Graphical Abstract
Ohmura, A., 2014: The development and the present status of energy balance climatology. J. Meteor. Soc. Japan, 92, 245-285.
https://doi.org/10.2151/jmsj.2014-401
Highlights:
- The development of the energy balance climatology is traced back to the origin of this branch of science in thermodynamics and radiation of the 19th century.
- The paper follows development with respect to theory, observational capability and computational skill.
- The most frequent problem hampering progress in this field has been the failure to utilize the observed fluxes.
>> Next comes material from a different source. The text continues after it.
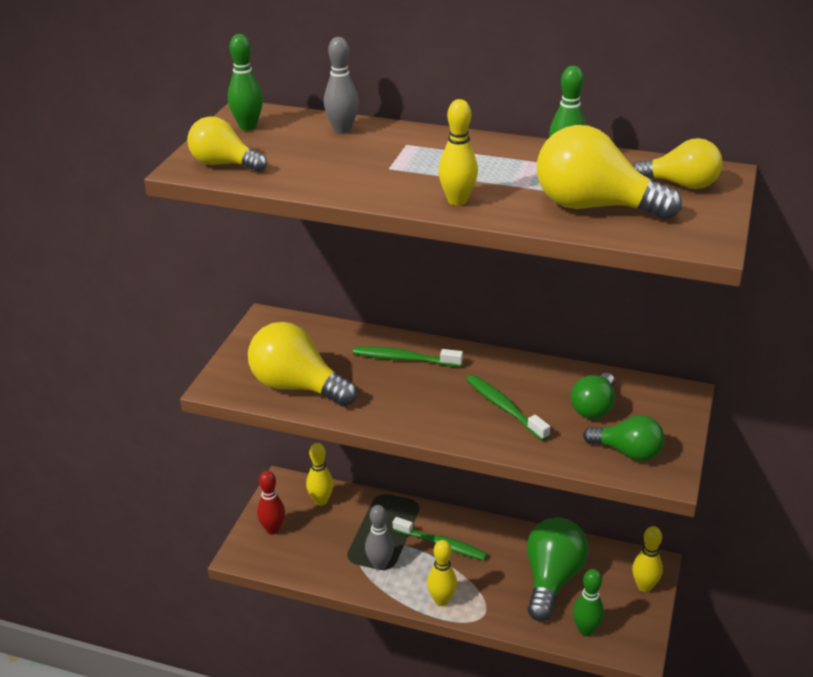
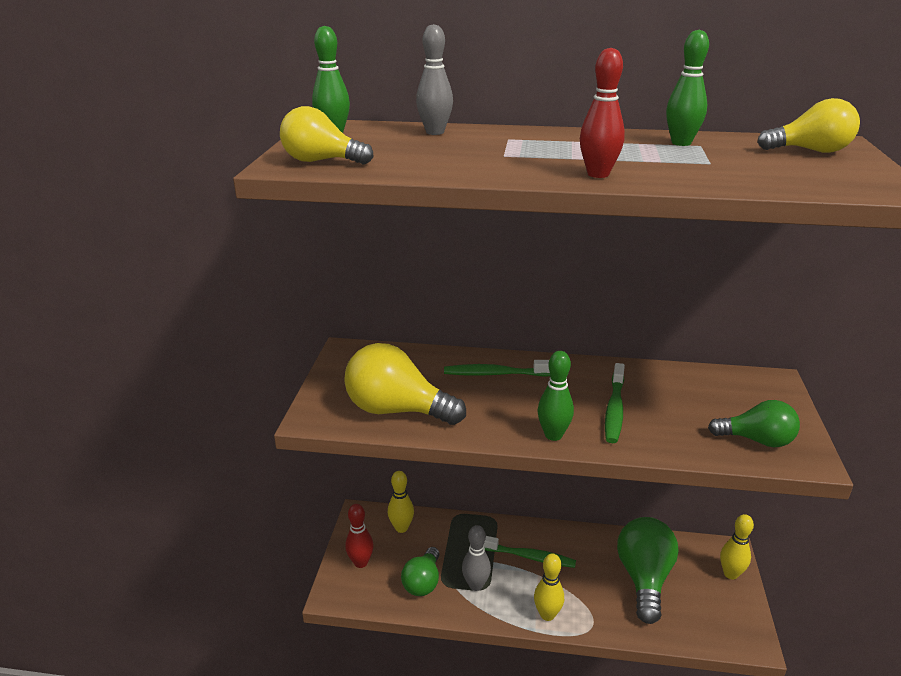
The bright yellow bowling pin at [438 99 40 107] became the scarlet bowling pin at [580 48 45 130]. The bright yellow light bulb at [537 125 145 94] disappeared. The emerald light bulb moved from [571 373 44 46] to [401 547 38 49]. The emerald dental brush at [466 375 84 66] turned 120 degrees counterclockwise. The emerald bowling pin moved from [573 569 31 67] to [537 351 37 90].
This problem continues to present, as for example witnessed in varying interpretations of the global mean energy balance even in the recent literatures.
- A persistent problem is the underestimation of absorbance due to water vapour, both in the solar and terrestrial wavelength ranges, which results in an overestimation of the solar irradiance and an underestimation of the terrestrial atmospheric irradiance at the earth’s surface.
- For example, the estimate of the global mean terrestrial incoming irradiance at the earth’s surface is close to 350 W m-2, and increasing at a rate of 2.5 W m-2/decade as a result of the increasing greenhouse gas concentration in the atmosphere.
- In a decadal time scale the surface fluxes can change in an order of 5 W m-2. These and the resulting problems need to be solved in the future.